ASSIGNMENT
Starting with the line that contains "способность постов и" and stopping after the line that contains "цифровизацию контроля.", copy the entries below exactly. Include nothing else.

══════════

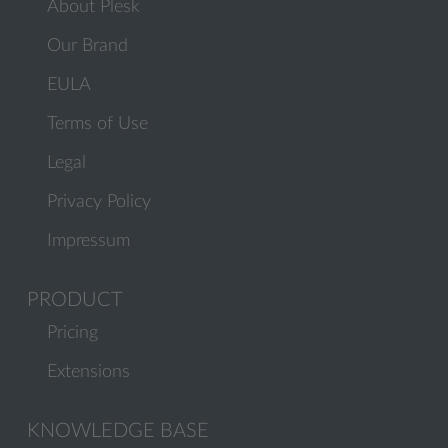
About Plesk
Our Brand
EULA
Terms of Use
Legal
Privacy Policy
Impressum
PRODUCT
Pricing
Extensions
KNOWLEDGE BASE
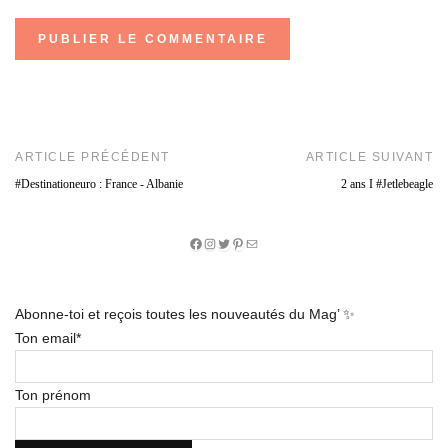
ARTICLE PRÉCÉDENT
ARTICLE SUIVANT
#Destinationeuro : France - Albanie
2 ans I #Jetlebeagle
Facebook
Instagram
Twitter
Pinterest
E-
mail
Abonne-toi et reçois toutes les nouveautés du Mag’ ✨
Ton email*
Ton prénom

══════════

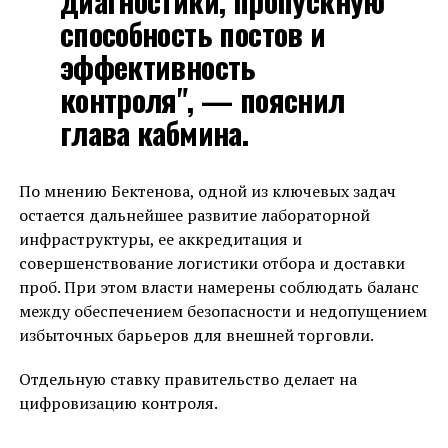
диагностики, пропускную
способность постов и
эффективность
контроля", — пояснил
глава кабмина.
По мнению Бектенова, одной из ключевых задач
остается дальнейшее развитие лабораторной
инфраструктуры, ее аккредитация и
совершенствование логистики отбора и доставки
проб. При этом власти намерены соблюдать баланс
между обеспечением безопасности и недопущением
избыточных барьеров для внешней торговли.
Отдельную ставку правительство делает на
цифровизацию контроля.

══════════

ANSWER
способность постов и
эффективность
контроля", — пояснил
глава кабмина.
По мнению Бектенова, одной из ключевых задач
остается дальнейшее развитие лабораторной
инфраструктуры, ее аккредитация и
совершенствование логистики отбора и доставки
проб. При этом власти намерены соблюдать баланс
между обеспечением безопасности и недопущением
избыточных барьеров для внешней торговли.
Отдельную ставку правительство делает на
цифровизацию контроля.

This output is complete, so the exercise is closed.